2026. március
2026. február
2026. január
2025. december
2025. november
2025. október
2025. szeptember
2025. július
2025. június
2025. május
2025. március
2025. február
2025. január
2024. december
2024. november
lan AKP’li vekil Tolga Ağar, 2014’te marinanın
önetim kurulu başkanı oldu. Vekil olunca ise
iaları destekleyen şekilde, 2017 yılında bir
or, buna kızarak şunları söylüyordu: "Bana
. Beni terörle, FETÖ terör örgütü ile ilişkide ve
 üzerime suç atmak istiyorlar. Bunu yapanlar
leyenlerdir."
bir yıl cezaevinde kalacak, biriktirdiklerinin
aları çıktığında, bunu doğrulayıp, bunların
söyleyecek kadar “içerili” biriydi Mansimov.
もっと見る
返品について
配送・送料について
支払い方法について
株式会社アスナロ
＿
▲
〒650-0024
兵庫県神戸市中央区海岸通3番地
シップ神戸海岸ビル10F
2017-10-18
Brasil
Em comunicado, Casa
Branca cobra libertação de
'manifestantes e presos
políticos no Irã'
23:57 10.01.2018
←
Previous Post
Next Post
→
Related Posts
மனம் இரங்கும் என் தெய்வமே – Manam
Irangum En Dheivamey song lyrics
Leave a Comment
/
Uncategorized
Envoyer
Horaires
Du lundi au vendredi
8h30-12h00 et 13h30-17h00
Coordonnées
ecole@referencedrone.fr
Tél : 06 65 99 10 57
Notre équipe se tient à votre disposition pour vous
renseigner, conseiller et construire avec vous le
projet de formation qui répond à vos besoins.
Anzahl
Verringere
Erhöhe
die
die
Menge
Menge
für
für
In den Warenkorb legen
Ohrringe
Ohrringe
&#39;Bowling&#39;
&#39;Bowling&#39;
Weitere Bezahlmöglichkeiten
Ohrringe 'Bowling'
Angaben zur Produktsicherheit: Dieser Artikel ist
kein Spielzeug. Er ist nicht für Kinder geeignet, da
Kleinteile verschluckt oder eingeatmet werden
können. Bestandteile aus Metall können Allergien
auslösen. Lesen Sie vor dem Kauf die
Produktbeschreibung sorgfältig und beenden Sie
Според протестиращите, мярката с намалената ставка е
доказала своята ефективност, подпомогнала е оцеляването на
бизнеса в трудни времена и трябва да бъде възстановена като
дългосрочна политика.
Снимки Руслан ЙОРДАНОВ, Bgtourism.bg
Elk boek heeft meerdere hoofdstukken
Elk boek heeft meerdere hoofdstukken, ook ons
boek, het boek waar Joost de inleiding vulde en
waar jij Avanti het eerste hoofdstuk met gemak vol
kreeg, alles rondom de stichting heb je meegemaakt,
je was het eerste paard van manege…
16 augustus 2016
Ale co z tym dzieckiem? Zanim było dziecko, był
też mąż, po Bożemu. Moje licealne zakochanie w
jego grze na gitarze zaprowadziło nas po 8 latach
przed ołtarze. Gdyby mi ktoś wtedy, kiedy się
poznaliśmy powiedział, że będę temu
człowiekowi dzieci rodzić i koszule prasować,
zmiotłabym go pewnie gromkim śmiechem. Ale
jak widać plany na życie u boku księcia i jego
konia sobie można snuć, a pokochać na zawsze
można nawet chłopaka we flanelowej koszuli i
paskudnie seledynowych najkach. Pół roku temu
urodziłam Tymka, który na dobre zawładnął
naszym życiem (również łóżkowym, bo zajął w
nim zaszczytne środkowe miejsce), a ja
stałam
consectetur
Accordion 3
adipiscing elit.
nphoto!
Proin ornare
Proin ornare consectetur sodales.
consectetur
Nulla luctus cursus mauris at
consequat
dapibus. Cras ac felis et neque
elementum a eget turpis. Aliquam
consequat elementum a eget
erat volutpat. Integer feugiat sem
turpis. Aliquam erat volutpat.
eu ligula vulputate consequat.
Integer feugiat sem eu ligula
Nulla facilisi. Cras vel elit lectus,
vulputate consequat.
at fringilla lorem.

> [Your assignment]: Reproduce exactly, and only, the part of the listing above that begins at the line with "poznaliśmy powiedział, że będę temu" and goes on through the line with "Integer feugiat sem eu ligula".

> [Exercise result]:
poznaliśmy powiedział, że będę temu
człowiekowi dzieci rodzić i koszule prasować,
zmiotłabym go pewnie gromkim śmiechem. Ale
jak widać plany na życie u boku księcia i jego
konia sobie można snuć, a pokochać na zawsze
można nawet chłopaka we flanelowej koszuli i
paskudnie seledynowych najkach. Pół roku temu
urodziłam Tymka, który na dobre zawładnął
naszym życiem (również łóżkowym, bo zajął w
nim zaszczytne środkowe miejsce), a ja
stałam
consectetur
Accordion 3
adipiscing elit.
nphoto!
Proin ornare
Proin ornare consectetur sodales.
consectetur
Nulla luctus cursus mauris at
consequat
dapibus. Cras ac felis et neque
elementum a eget turpis. Aliquam
consequat elementum a eget
erat volutpat. Integer feugiat sem
turpis. Aliquam erat volutpat.
eu ligula vulputate consequat.
Integer feugiat sem eu ligula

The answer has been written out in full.